Carta num envelope atrás de um muro
...sonhava com o momento em que poderia escrever com liberdade total, na orgia anárquica do corpo: “Quando tudo estiver acabado: escrever sem preocupação de ordem. Tudo o que me passar pela cabeça” (A. Camus, Primeiros Cadernos, p. 427). Ele não teve essa chance. Morreu antes. Eu estou tendo.
(Rubem Alves)
Indo direto ao ponto. Eu quero falar de um terreno abandonado que existe dentro de cada um. Suas flores e seus verdes, seus troncos podres e os entulhos que se amontoam, tudo agora dorme. Hoje quero despertá-los de sua letargia e permitir que eles bailem contigo as cantigas da vida – da vida que não existe mais. É preciso, para isso, espiar atrás do muro encantado que Manoel de Barros criou e assistir tudo novamente, mas agora com poesia (aviso que sem o tempo necessário não dá de fazê-lo). Chamemo-lo não só de Muro, como seu pedreiro-poeta, chamemo-lo de Muro das lembranças de minha vida.
Não possuía mais a pintura de outros tempos.
Era um muro ancião e tinha alma de gente.
Muito alto e firme, de uma mudez sombria.
Certas flores do chão subiam de suas bases
Procurando deitar raízes no seu corpo entregue ao tempo.
Nunca pude saber o que se escondia por detrás dele.
Dos meus amigos de infância, um dizia ter violado tal segredo,
E nos contava de um enorme pomar misterioso.
Mas eu, eu sempre acreditei que o terreno que ficava atrás do muro era um terreno abandonado.
Diante de ti um muro, atrás dele um terreno abandonado, mas dentro, um pomar encantado. Como o menino do poema, violemos o segrego, olhemos para dentro e redescubramos, outra vez, o pomar cheio de árvores, carregadas com as flores das saudades e os frutos das lembranças dos outonos desta tão curta existência. Eis que nele podes encontrar o relógio no qual aprendesse a contar as horas, a bicicleta de teu primeiro tombo, uma tarde de aniversário inesquecível, teu primeiro beijo, o palhaço que tanta gargalhada roubou de ti naquele circo, o jeito único do teu avô, a letra-bailarina de tua primeira professora, aquela mentira que pregasse por medo de dizer o que havias feito, as lágrimas que viste escorrer no rosto de tua mãe, um sonho que tinhas quando criança, hoje tão tosco, tão irrisório, uma amiga que não vês a muito tempo, o sol daquele meio dia, mas tem que ser daquele mesmo e não de outro, pois é aquele meio dia, descascando laranjas, que ficou fotografado aqui dentro...

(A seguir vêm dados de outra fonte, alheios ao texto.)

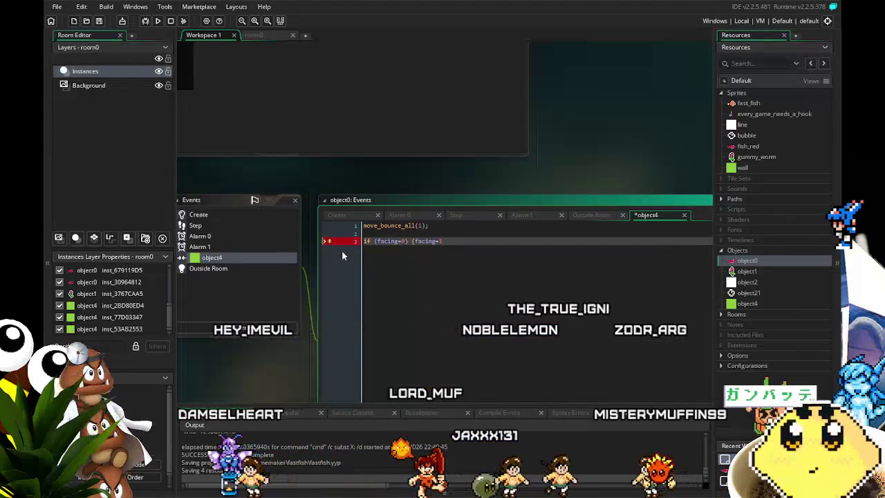
{"action": "type", "text": "; x"}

Que agradável delírio este das reminiscências atrás de um muro. Por quê?, por que esquecemos tão facilmente essas coisas tão elementares, tão essenciais, tão saborosas e damos vazão a esta enchente de sentimentos mesquinhos, torpes, tão adultos e inconsequentes, gananciosos e letais, que nos afogam não em delírios, mas em desesperos. Se o quotidiano lhe parece pobre, não o acuse; acuse-se a si mesmo de não ser muito poeta para extrair as suas riquezas – escreve Rilke nas suas Cartas a um jovem poeta.
A poesia deixa a vida mais leve – é minha tese. Sem camuflar seu drama, sem amenizar suas injustiças, sem ignorar suas dores – óbvio, senão não é poesia. Mas por ter essa capacidade de ver além do muro – dos tantos que vamos construindo e que deixam tudo mais estreito, artificial, provisório – é que a poesia resgata a verdade, pura, intacta, sem o verniz do tempo – apesar do verniz do tempo. Eu fui à floresta porque eu queria viver deliberadamente, queria sugar toda a essência da vida, para que quando o inverno chegasse eu não descobrisse que eu não vivi – conforme ficou gravado em mim o que se diz na Sociedade dos poetas mortos. A vida se torna insuportável sem lembranças. Por mais vagas que possam ser, nos devolvem algo que é nosso, só nosso, como é só dela uma criança no ventre de sua mãe. E é preciso impedir que alguém as roubem de nós. Hoje, tendo por padrinho Ferreira Gullar, batizo essas deliciosas saudades com o nome de moça branca como a neve, eternamente viva nessa Cantiga para não morrer:
Quando você for-se embora,
moça branca como a neve,
me leve.
Se acaso você não possa
me carregar pela mão,
menina branca de neve,
me leve no coração.
Se no coração não possa
por acaso me levar,
moça de sonho e de neve,
me leve no seu lembrar.
E se aí também não possa
por tanta coisa que leve
já viva em seu pensamento,
menina branca de neve,
me leve no esquecimento.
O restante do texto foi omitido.